Having dealt with many clients who have "suddenly become wealthy," including lottery winners, professional athletes and business owners selling their shop, Aaron said he's witnessed clients struggle to grasp "what wealth really means."
"When an ordinary person wins a lot of money, they feel a rush of emotions. They are giddy," he said. "Then they can go from feeling fortunate to feeling guilty, and from being happy to feeling targeted. All of these emotions can leave a lottery winner feeling distressed."
The best way to mitigate the chaos, according to Aaron, is to set up boundaries and procedures—both personal and financial.
"Even a big number is finite," he said.
Photo: Alexander Oganezov/Shutterstock.com.
According to Kurland, many of his clients "tend to act too quickly," and begin incessantly handing out gifts without regard to the tax consequences or lifetime exemptions.
"Winners understand that this was complete luck, that this could have been anybody, and the odds of them winning are so ridiculous that they can’t believe it was them," Kurland said. "They want to do the right thing by their friends and family, but what friends and family don’t realize is that they’re just one friend and one family member.
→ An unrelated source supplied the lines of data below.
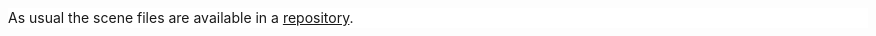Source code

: As usual the scene files are available in a [repository][repository].

[radiance]:      https://en.wikipedia.org/wiki/Radiance_%28software%29
[arnold]:        https://www.solidangle.com/arnold
[catmull–clark]: https://en.wikipedia.org/wiki/Catmull%E2%80%93Clark_subdivision_surface
[blender]:       http://www.blender.org
[repository]:    https://github.com/wahn/export_multi/tree/master/05_bathroom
There may be 50 others."
The much-discussed $1.6 billion is Mega Millions' annuity option, a fixed sum paid at regular intervals, while the lump-sum payout would be about $904 million.
After state, federal, corporate and gift taxes on the jackpot, the final figure could be significantly less. Depending on where a winner lives, $1.6 billion might become $600 million, according to USA Mega.
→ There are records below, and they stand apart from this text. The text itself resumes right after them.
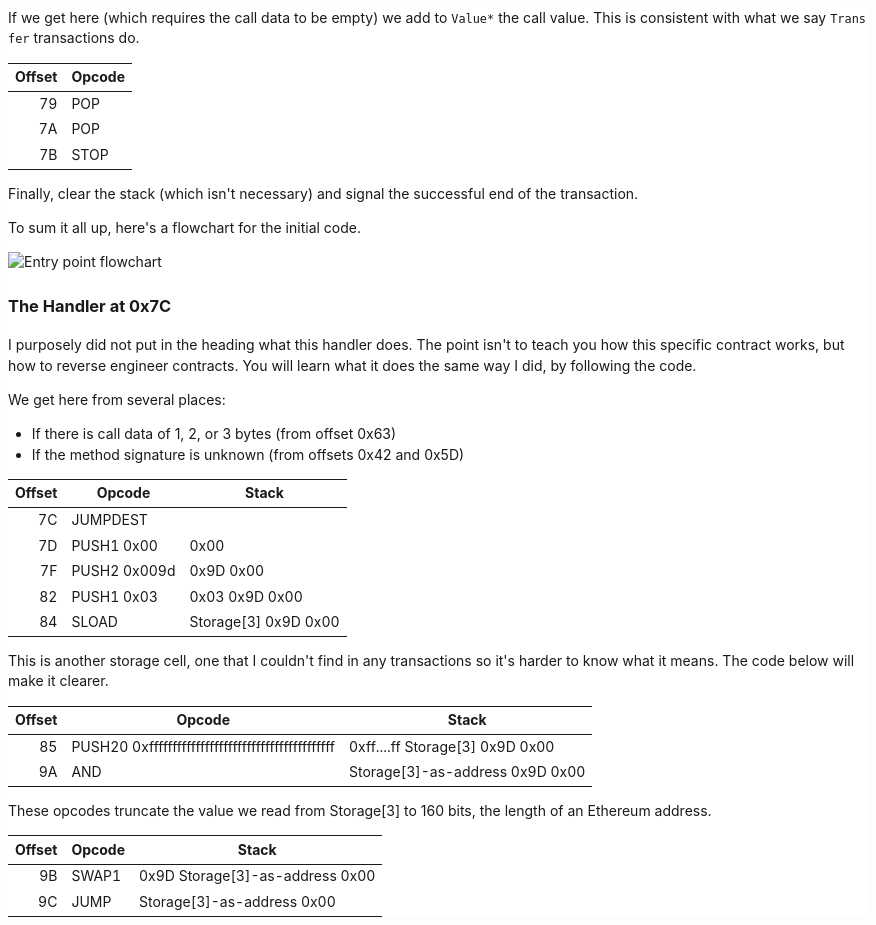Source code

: If we get here (which requires the call data to be empty) we add to `Value*` the call value. This is consistent with what we say `Transfer` transactions do.

| Offset | Opcode |
| -----: | ------ |
|     79 | POP    |
|     7A | POP    |
|     7B | STOP   |

Finally, clear the stack (which isn't necessary) and signal the successful end of the transaction.

To sum it all up, here's a flowchart for the initial code.

![Entry point flowchart](../../../public/content/developers/tutorials/reverse-engineering-a-contract/flowchart-entry.png)

### The Handler at 0x7C <a href="#the-handler-at-0x7c" id="the-handler-at-0x7c"></a>

I purposely did not put in the heading what this handler does. The point isn't to teach you how this specific contract works, but how to reverse engineer contracts. You will learn what it does the same way I did, by following the code.

We get here from several places:

* If there is call data of 1, 2, or 3 bytes (from offset 0x63)
* If the method signature is unknown (from offsets 0x42 and 0x5D)

| Offset | Opcode       | Stack                 |
| -----: | ------------ | --------------------- |
|     7C | JUMPDEST     |                       |
|     7D | PUSH1 0x00   | 0x00                  |
|     7F | PUSH2 0x009d | 0x9D 0x00             |
|     82 | PUSH1 0x03   | 0x03 0x9D 0x00        |
|     84 | SLOAD        | Storage\[3] 0x9D 0x00 |

This is another storage cell, one that I couldn't find in any transactions so it's harder to know what it means. The code below will make it clearer.

| Offset | Opcode                                            | Stack                            |
| -----: | ------------------------------------------------- | -------------------------------- |
|     85 | PUSH20 0xffffffffffffffffffffffffffffffffffffffff | 0xff....ff Storage\[3] 0x9D 0x00 |
|     9A | AND                                               | Storage\[3]-as-address 0x9D 0x00 |

These opcodes truncate the value we read from Storage\[3] to 160 bits, the length of an Ethereum address.

| Offset | Opcode | Stack                            |
| -----: | ------ | -------------------------------- |
|     9B | SWAP1  | 0x9D Storage\[3]-as-address 0x00 |
|     9C | JUMP   | Storage\[3]-as-address 0x00      |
"By giving it away so quickly, you don’t give it a chance to grow," Kurland said. "If you just take a step back, take a deep breath, sit on it for a couple of months, even a year, you’ll realize that instead of giving it away you’ll now have made so much more on your money and now you can give even more away."
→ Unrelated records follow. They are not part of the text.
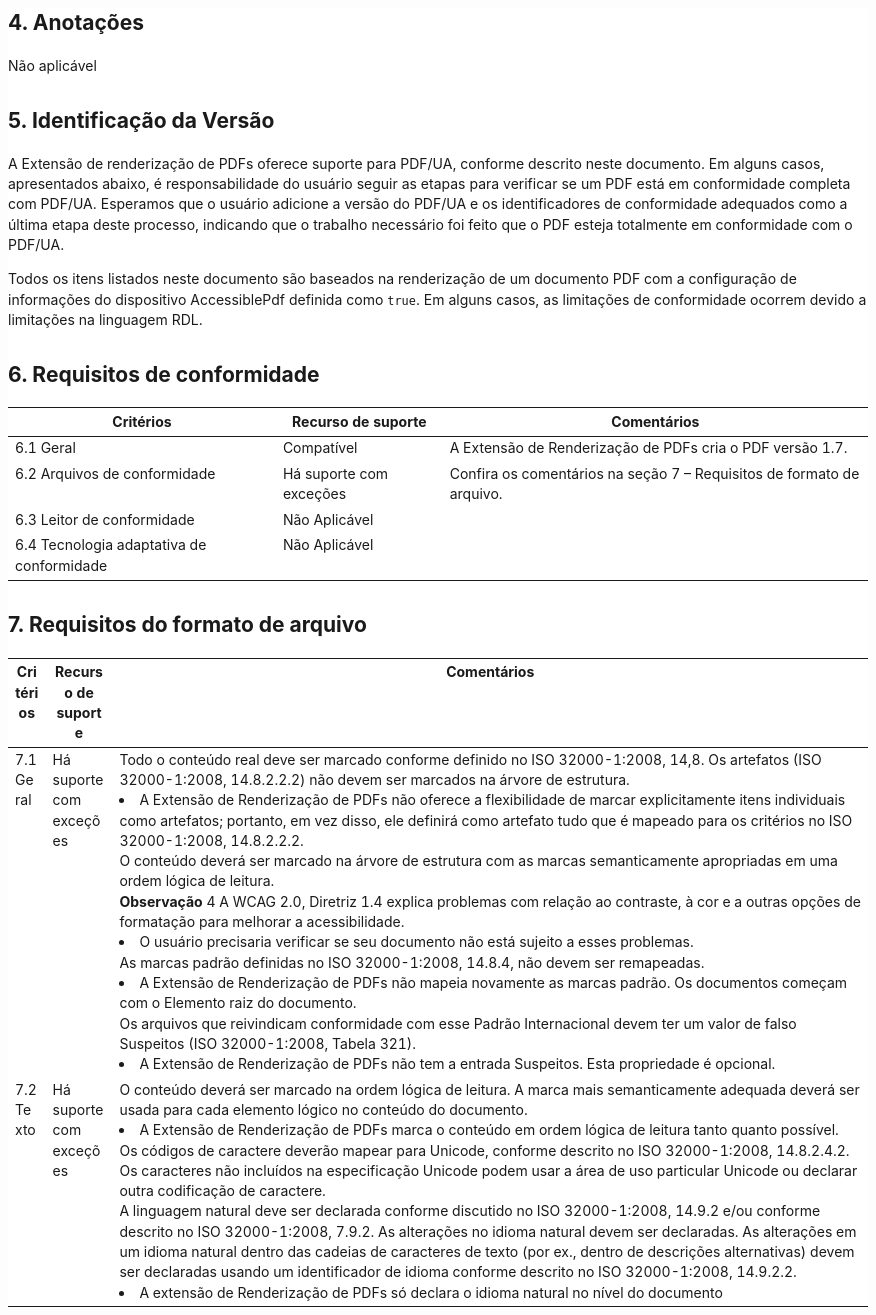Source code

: ## <a name="4--notation"></a>4.  Anotações

Não aplicável

## <a name="5-version-identification"></a>5. Identificação da Versão

A Extensão de renderização de PDFs oferece suporte para PDF/UA, conforme descrito neste documento. Em alguns casos, apresentados abaixo, é responsabilidade do usuário seguir as etapas para verificar se um PDF está em conformidade completa com PDF/UA.  Esperamos que o usuário adicione a versão do PDF/UA e os identificadores de conformidade adequados como a última etapa deste processo, indicando que o trabalho necessário foi feito que o PDF esteja totalmente em conformidade com o PDF/UA.

Todos os itens listados neste documento são baseados na renderização de um documento PDF com a configuração de informações do dispositivo AccessiblePdf definida como `true`. Em alguns casos, as limitações de conformidade ocorrem devido a limitações na linguagem RDL.

## <a name="6--conformance-requirements"></a>6.  Requisitos de conformidade

|     Critérios     |     Recurso de suporte     |     Comentários      |
|----|--------|--------|
|    6.1 Geral    |                 Compatível    |    A Extensão de Renderização de PDFs cria o PDF versão 1.7.    |
|    6.2 Arquivos de conformidade    |                 Há suporte com exceções    |    Confira os comentários na seção 7 – Requisitos de formato de arquivo.    |
|    6.3 Leitor de conformidade    |     Não Aplicável     |         |
|    6.4 Tecnologia adaptativa de conformidade    |     Não Aplicável     |         |

## <a name="7--file-format-requirements"></a>7.  Requisitos do formato de arquivo

|     Critérios     |     Recurso de suporte     |     Comentários      |
|-----|-------|------------------------|
|    7.1 Geral    |                 Há suporte com exceções    |    Todo o conteúdo real deve ser marcado conforme definido no ISO 32000-1:2008, 14,8. Os artefatos (ISO 32000-1:2008, 14.8.2.2.2) não devem ser marcados na árvore de estrutura. <li> A Extensão de Renderização de PDFs não oferece a flexibilidade de marcar explicitamente itens individuais como artefatos; portanto, em vez disso, ele definirá como artefato tudo que é mapeado para os critérios no ISO 32000-1:2008, 14.8.2.2.2.<br>O conteúdo deverá ser marcado na árvore de estrutura com as marcas semanticamente apropriadas em uma ordem lógica de leitura. <br> **Observação** 4   A WCAG 2.0, Diretriz 1.4 explica problemas com relação ao contraste, à cor e a outras opções de formatação para melhorar a acessibilidade. <br><li> O usuário precisaria verificar se seu documento não está sujeito a esses problemas. <br>As marcas padrão definidas no ISO 32000-1:2008, 14.8.4, não devem ser remapeadas. <li> A Extensão de Renderização de PDFs não mapeia novamente as marcas padrão. Os documentos começam com o Elemento raiz do documento. <br>Os arquivos que reivindicam conformidade com esse Padrão Internacional devem ter um valor de falso Suspeitos (ISO   32000-1:2008, Tabela 321). <li> A Extensão de Renderização de PDFs não tem a entrada Suspeitos. Esta propriedade é opcional.    |
|    7.2 Texto    |                 Há suporte com exceções    |    O conteúdo deverá ser marcado na ordem lógica de leitura. A marca mais semanticamente adequada deverá ser usada para cada elemento lógico no conteúdo do documento. <br><li> A Extensão de Renderização de PDFs marca o conteúdo em ordem lógica de leitura tanto quanto possível.<br>Os códigos de caractere deverão mapear para Unicode, conforme descrito no ISO 32000-1:2008, 14.8.2.4.2. Os caracteres não incluídos na especificação Unicode podem usar a área de uso particular Unicode ou declarar outra codificação de caractere. <br>A linguagem natural deve ser declarada conforme discutido no ISO 32000-1:2008, 14.9.2 e/ou conforme descrito no ISO   32000-1:2008, 7.9.2. As alterações no idioma natural devem ser declaradas. As alterações em um idioma natural dentro das cadeias de caracteres de texto (por ex., dentro de descrições alternativas) devem ser declaradas usando um identificador de idioma conforme descrito no ISO 32000-1:2008, 14.9.2.2. <br><li> A extensão de Renderização de PDFs só declara o idioma natural no nível do documento    |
Santana and his Pennsylvania client are looking at "charitable endeavors" as they work on estate planning, but "slow and deliberate" is the key.
'We Get Paid When They Get Paid'
Monique D. Hayes of Goldstein & McClintock, Miami. Courtesy photo.
Another nouveaux-riche faux pas is the shared lottery ticket—a great idea, until someone changes their mind.
According to bankruptcy lawyer Hayes, oral agreements are no good. Instead, "a simple agreement, clearly identifying who the participants are, what their contributions are and what the agreed split will be" will suffice.
And when it comes to legal fees, there's usually no upfront retainer or fixed fee for lottery winners.
"We get paid when they get paid," Kurland said. "We sit down with the winner and go through all the things we could do for them, and it depends on what they want."
Some winners simply want Kurland's help getting through a press conference, while others want him involved "in every aspect of their lives for years and years."
For Kurland, if he won the $1.6 billion, he said, "One thing I do know for sure is that I would continue to help new lottery winners."
According to trust and estates attorney Aaron, "There is a 'happy zone' of wealth. If you have enough, it can enhance and enrich your life. If you have more than you can handle, it becomes a burden and potentially a source of unhappiness."
The next Mega Millions draw is set for Oct. 23 at 11 p.m. EST.